> SELECTED PASSAGE:
......

The city is a good place to think. Most people seem to be preoccupied by this activity, or at least the act of trying not to do it, here in concrete worshipping centers of population. It is also a good place to nurse depression into a worse state of being. No wonder everyone is so damned pessimistic about everything. My most cynical theories develop in direct correlation to how many people I’m around apparently.

But at the same time. I love it. I love how many stories there are. How much potential for creativity and niches. How I am reminded of my futility and possibilities. How I am no different from anyone else.

No matter what my ego tries to whisper in my ear.

I also happily pingponged my way through the museum today. The interactive bits are the best. (Like when they let you play with shadows.) OR when they dedicated a giant space to playing with colored light. If I don’t balance ridiculous amounts of cynicism with ridiculous amounts of happiness, I shall be crushed.

Sometimes I wonder if there are less intense ways to live. Probably. But they usually sound much less fun.

Borax Mines

Four deep, rich eyes filled with curiosity watched me as I answered their questions one by one.

“Is there Borax in America?”

“What kind of cars are in California?”

“Can you send me pictures of the big cities?”

......

> GIVEN INFORMATION:
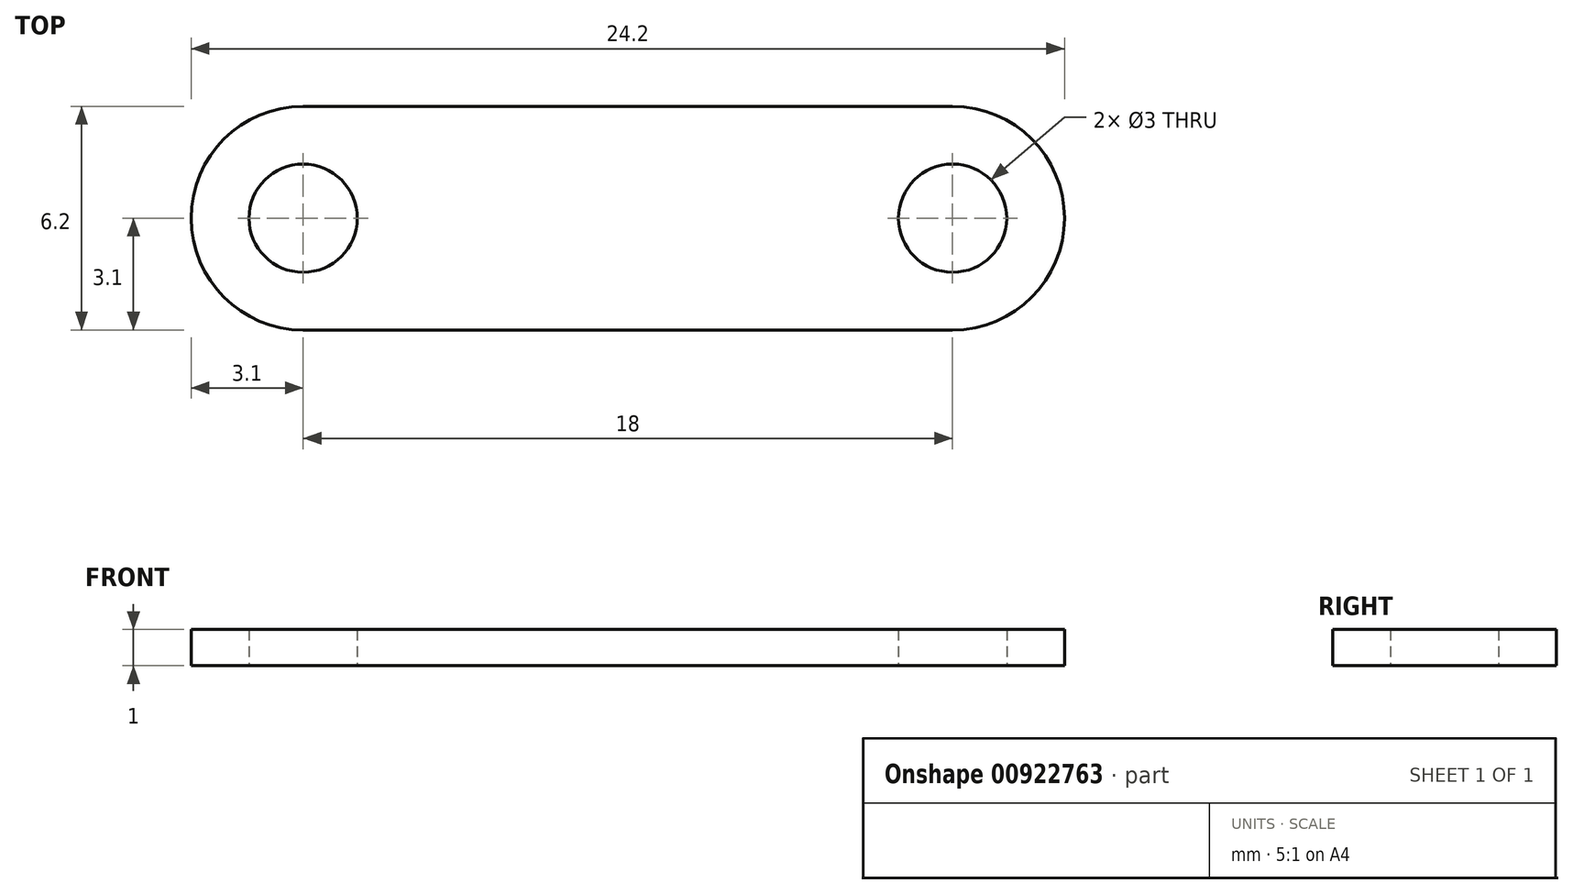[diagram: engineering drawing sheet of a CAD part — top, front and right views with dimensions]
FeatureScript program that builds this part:
annotation { "Feature Type Name" : "Feature", "Feature Type Description" : "" }
export const myFeature = defineFeature(function(context is Context, id is Id, definition is map)
    precondition{}
    {
        {
            var Q0;
            Q0=qCreatedBy(makeId("Top.planeOp"),FACE);
            var sketch = newSketch(context, id + "F0", { "sketchPlane" : qUnion([Q0])});
            skCircle(sketch, "E0", {"center": v(-9, 0) * mm, "radius": 1.5 * mm});
            skCircle(sketch, "E1.MirrorC", {"center": v(9, 0) * mm, "radius": 1.5 * mm});
            skLineSegment(sketch, "E2", {"start": v(-9, 0) * mm, "end": v(9, 0) * mm, "construction": true});
            skArc(sketch, "E3.0.startCap", {"start": v(-9, -3.1) * mm, "mid": v(-12.1, 0) * mm, "end": v(-9, 3.1) * mm});
            skArc(sketch, "E3.0.endCap", {"start": v(9, 3.1) * mm, "mid": v(12.1, 0) * mm, "end": v(9, -3.1) * mm});
            skLineSegment(sketch, "E3.0.left", {"start": v(-9, 3.1) * mm, "end": v(9, 3.1) * mm});
            skLineSegment(sketch, "E3.0.right", {"start": v(-9, -3.1) * mm, "end": v(9, -3.1) * mm});
            skSolve(sketch);
        }
        {
            var Q0;
            Q0 = qSketchRegion(id + "F0", true);
            extrude(context, id + "F1", {"entities" : qUnion([Q0]), "depth" : 1 * mm, "offsetDistance" : 25 * mm});
        }
    });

......

> WRITTEN EXERCISE A:
Print the city passage word for word, everything from "No matter what" down to "much less fun.".
> WRITTEN EXERCISE B:
Write what comes next in the text about city life and the Borax Mines, starting after its last line.

> EXERCISE ANSWER A:
No matter what my ego tries to whisper in my ear.

I also happily pingponged my way through the museum today. The interactive bits are the best. (Like when they let you play with shadows.) OR when they dedicated a giant space to playing with colored light. If I don’t balance ridiculous amounts of cynicism with ridiculous amounts of happiness, I shall be crushed.

Sometimes I wonder if there are less intense ways to live. Probably. But they usually sound much less fun.

> EXERCISE ANSWER B:
“What sort of music do you listen to?”

“How do you solve a Rubiks cube?”

“Why do you have to leave?”

I’m rarely at a loss for words. And I definitely wasn’t here, but at the same time, it gave me pause.

Why do I have to leave? If I really wanted to, I could have stayed.

And then I remembered, I don’t want to stay.

I’m not good at hiding. Or being quiet. Or subtlety. I hate feeling stuck. I am constantly aiming to expand the places I feel at home so I have more places to return to. I’m addicted to thinking and consequently I always see the possibilities beyond my current place.

With each home my roots grow, and the rest of me shudders with the anticipation of my next move.

Yes there is Borax in America. I’m pretty sure the mines are near where I live.

I think there are more kinds of cars in California than here.

Of course I can send pictures.

Not the kind of music you know well.

You memorize steps and practice.

Because I was not created to simply stay.

.

.

.

And because I’m getting emails from the New Zealand Department of Immigration saying I have to leave…

Something that Prisoners Do

“Why are you digging ditches? Isn’t that something that prisoners do?”

Sure. But I get to be outside, use my body, and I’m not cleaning toilets. Your point?

The last thing anyone between the ages of ten and twenty-five wants to hear is “It builds character.” Whatever you are trying to get us to do or endure, we know it builds character and we know it’s good for us. It just feels like you’re giving us a condescending pat on the head and a “life gets better, sort of and we know what we are doing, sort of.”

That being said, you are right most of the time. If there is something that more of the Western world needs to have experience in, it is physical labor.

When I first arrived in Wanaka, I answered an ad for a job for yard work and wood stacking. I sent a text and before I knew it, I was scheduled to arrive at a suburban address the next day. Slightly nervous and ready to fight anyone who told me I couldn’t work in the dirt, I knocked on the door.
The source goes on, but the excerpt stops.